Entre la muerte de un gato, las reliquias familiares y los ecos de un amor perdido, el protagonista dialoga con su hermana, Amanda (científica, escultora, figura mitológica privada), con su tío muerto (aspirante a escritor) y con los autores que lo acompañan (Leopardi, Salinger, Proust, Josep Pla), construyendo una enciclopedia personal de la pérdida, donde conviven lo trágico, lo humorístico y lo radicalmente íntimo. El texto es también un artefacto cultural sobre una generación marcada por la nostalgia digital, el duelo anticipado, los vínculos líquidos y la herencia del fracaso.
¡Adelante, Cronófobos! es una novela tan melancólica como brillante, donde la memoria se convierte en un territorio mágico. Una defensa del recuerdo, del deseo y de la escritura como única trinchera contra el paso del tiempo.
SOBRE EL AUTOR
Diego Garrido (Madrid, 1997) estudió cine en la ECAM. Su interés por James Joyce lo llevó a la literatura e inspiró su primera obra, Libro de los días de Stanislaus Joyce: «La novela española más increíble –en todos los sentidos– de los últimos tiempos» (Tom C.

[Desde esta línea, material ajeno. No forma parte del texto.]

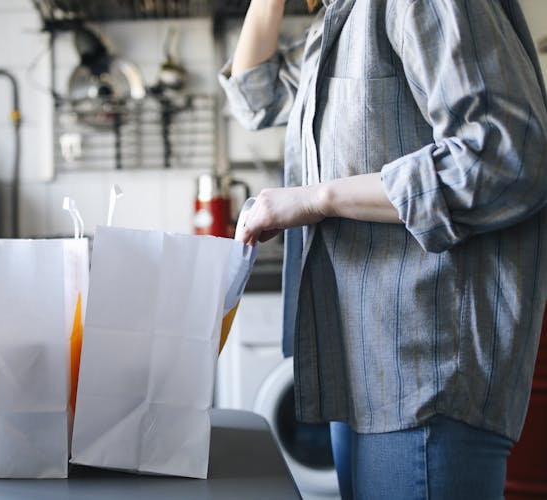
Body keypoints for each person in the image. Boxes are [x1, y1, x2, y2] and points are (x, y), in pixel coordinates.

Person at [221, 0, 547, 498]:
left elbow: (508, 157)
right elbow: (255, 96)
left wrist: (317, 198)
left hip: (426, 370)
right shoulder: (338, 19)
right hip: (360, 362)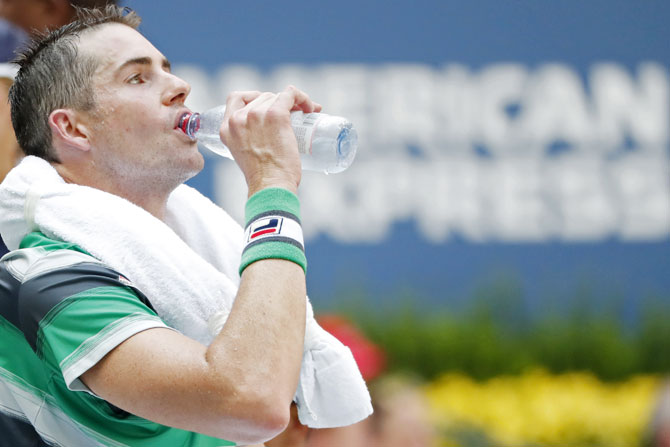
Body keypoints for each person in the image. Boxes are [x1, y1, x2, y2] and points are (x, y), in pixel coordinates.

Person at [0, 6, 371, 447]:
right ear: (73, 128)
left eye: (168, 70)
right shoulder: (48, 277)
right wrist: (272, 184)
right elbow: (251, 402)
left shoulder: (198, 255)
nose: (180, 87)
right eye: (138, 77)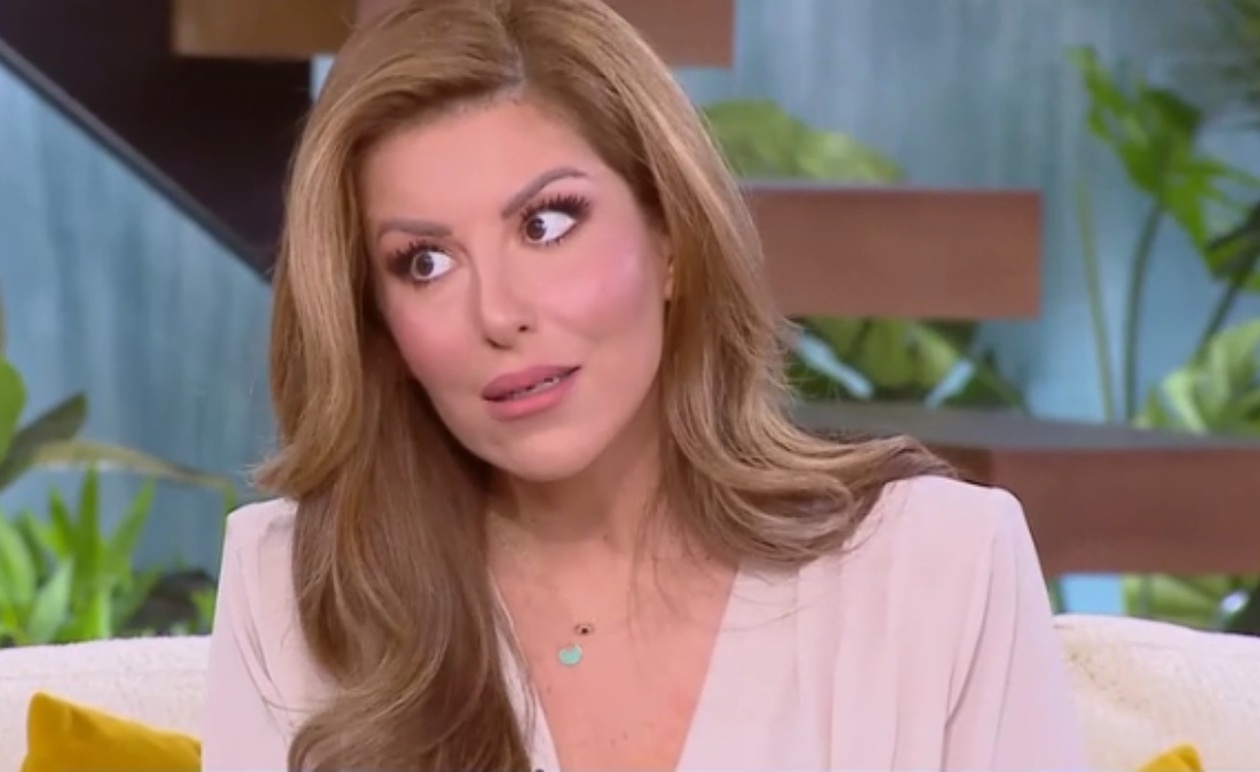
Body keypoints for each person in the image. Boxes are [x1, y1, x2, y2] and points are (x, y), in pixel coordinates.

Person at [200, 0, 1089, 769]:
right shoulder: (294, 591)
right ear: (379, 325)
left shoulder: (942, 567)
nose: (498, 313)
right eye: (424, 262)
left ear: (671, 241)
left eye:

Avendaño, El País Semanal).
En Anagrama también se ha publicado su segunda novela, ¡Adelante, Cronófobos!: «Un texto maravilloso que no sabemos si es novela, ensayo, dietario, broma o tragedia, confesión o mascarada. Muy pocos autores españoles de la generación de Garrido tienen tanta personalidad, escriben tan literariamente y van tan por libre» (Nadal Suau, El País).
Ha traducido los cuentos, el epistolario, las prosas breves y la primera novela de Joyce, así como libros de Laurence Sterne o Richard F. Burton. Actualmente trabaja en una traducción íntegra del Zibaldone de Leopardi. Lengua mortal no dice lo que sentía. Giacomo Leopardi a través de sus cartas es su último libro.